BYU appealing state’s decision to decertify police department

( Steve Griffin / The Salt Lake Tribune file photo) Police offices on the campus of Brigham Young University in Provo. July 17, 2018

PROVO, Utah – Brigham Young University announced Friday it has responded to the Utah Department of Public Safety’s decision to decertify the university’s police department, saying, “The grounds asserted for decertifying University Police are completely without merit.”

BYU, in a 29-page response, said it should be allowed to keep a state-certified police department on campus and it has cooperated with the DPS during previous investigations into the department.

The DPS announced in February it would decertify University Police on September 1 if the campus did not meet certain criteria.

In the response, BYU said it has provided public information when requested, even though the school is not currently subject to state GRAMA laws.

“University Police also has a longstanding policy of voluntarily responding to public records requests, similar to GRAMA, even though BYU is not currently subject to public records laws,” the response said. “BYU has regularly provided public law enforcement records in response to records requests from media outlets and others. Nonetheless, as is consistent with the practice at other universities, and in following the standards set forth in GRAMA, BYU denies records requests that seek disclosure of private or protected records, such as attorney-client privileged records and other internal communications among university officials on non-law enforcement related matters.”

In a press release sent to the campus community, the school also said it responded to Peace Officer Standards and Training investigations and investigated Lt. Aaron Rhoades, who was accused of sharing non-public information with the school’s Honor Code office.

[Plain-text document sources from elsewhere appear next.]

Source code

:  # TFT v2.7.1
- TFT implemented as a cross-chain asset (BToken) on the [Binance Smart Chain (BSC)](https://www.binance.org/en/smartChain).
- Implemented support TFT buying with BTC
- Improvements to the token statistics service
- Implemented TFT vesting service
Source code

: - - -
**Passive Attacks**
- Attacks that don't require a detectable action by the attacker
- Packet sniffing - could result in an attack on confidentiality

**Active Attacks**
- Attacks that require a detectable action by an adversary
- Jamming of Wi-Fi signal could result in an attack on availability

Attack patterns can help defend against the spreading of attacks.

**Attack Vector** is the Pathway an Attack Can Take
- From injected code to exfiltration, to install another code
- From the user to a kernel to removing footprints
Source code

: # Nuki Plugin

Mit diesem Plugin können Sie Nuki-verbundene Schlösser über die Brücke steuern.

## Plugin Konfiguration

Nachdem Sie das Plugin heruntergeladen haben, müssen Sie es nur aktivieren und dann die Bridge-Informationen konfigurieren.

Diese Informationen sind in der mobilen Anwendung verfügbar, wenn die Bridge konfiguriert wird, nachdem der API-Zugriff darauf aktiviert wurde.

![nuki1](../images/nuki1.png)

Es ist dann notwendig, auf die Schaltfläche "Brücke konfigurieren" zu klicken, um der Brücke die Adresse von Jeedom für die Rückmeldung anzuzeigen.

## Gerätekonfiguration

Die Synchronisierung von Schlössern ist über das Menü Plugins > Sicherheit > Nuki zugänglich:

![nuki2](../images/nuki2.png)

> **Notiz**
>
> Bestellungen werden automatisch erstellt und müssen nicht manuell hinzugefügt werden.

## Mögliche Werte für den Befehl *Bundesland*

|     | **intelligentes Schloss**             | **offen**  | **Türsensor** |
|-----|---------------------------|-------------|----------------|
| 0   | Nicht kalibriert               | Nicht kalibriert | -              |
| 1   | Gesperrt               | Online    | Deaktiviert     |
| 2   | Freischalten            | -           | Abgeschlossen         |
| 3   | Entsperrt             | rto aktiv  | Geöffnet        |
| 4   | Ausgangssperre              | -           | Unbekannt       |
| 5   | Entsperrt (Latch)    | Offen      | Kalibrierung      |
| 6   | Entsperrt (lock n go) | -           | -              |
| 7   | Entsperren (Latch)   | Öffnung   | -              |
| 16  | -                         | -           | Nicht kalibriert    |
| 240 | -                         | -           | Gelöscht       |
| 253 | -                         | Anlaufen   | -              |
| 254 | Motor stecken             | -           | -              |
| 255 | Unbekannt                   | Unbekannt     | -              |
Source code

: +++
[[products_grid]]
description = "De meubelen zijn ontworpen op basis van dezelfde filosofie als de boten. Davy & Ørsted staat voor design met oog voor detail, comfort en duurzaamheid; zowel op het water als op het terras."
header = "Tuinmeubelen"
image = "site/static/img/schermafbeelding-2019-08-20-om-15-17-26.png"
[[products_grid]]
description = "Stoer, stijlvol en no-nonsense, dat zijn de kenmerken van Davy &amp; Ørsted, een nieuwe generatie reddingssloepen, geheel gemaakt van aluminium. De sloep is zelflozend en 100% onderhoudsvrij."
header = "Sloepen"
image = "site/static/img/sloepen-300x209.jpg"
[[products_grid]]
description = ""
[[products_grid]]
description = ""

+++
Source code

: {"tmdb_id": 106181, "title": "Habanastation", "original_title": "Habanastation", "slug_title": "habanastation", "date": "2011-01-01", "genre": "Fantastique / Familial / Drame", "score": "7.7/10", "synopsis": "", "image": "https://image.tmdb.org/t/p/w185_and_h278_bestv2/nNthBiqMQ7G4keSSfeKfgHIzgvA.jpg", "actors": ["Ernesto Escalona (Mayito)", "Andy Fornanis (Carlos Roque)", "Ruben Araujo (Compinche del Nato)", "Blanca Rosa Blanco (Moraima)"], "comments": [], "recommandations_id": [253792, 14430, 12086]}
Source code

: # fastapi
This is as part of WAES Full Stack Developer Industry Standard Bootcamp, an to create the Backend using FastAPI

“…On February 20, 2019, Commissioner Anderson issued a notice of intent to decertify University Police claiming that (1) former Chief Stott failed to conduct an investigation into the misconduct of Lt. Rhoades and (2) BYU failed to respond to a POST subpoena,” the release said. “Both alleged grounds for decertification are incorrect.”

The appeal said on May 20, 2016, BYU’s Chief of Police Lany Stott requested an investigation into Rhoades from the DPS; at the end of the investigation, the Utah Office of the Attorney General declined to press charges. Additionally, the school internally investigated Rhoades, who voluntarily retired from the department and gave up his POST certification.

The school also said the DPS released information that was sealed under state court secrecy orders and GRAMA laws – the same statute the department accused Rhoades of violating – and is violating the school’s right to due process under the 14th Amendment by treating the department differently from other departments at other universities across the state.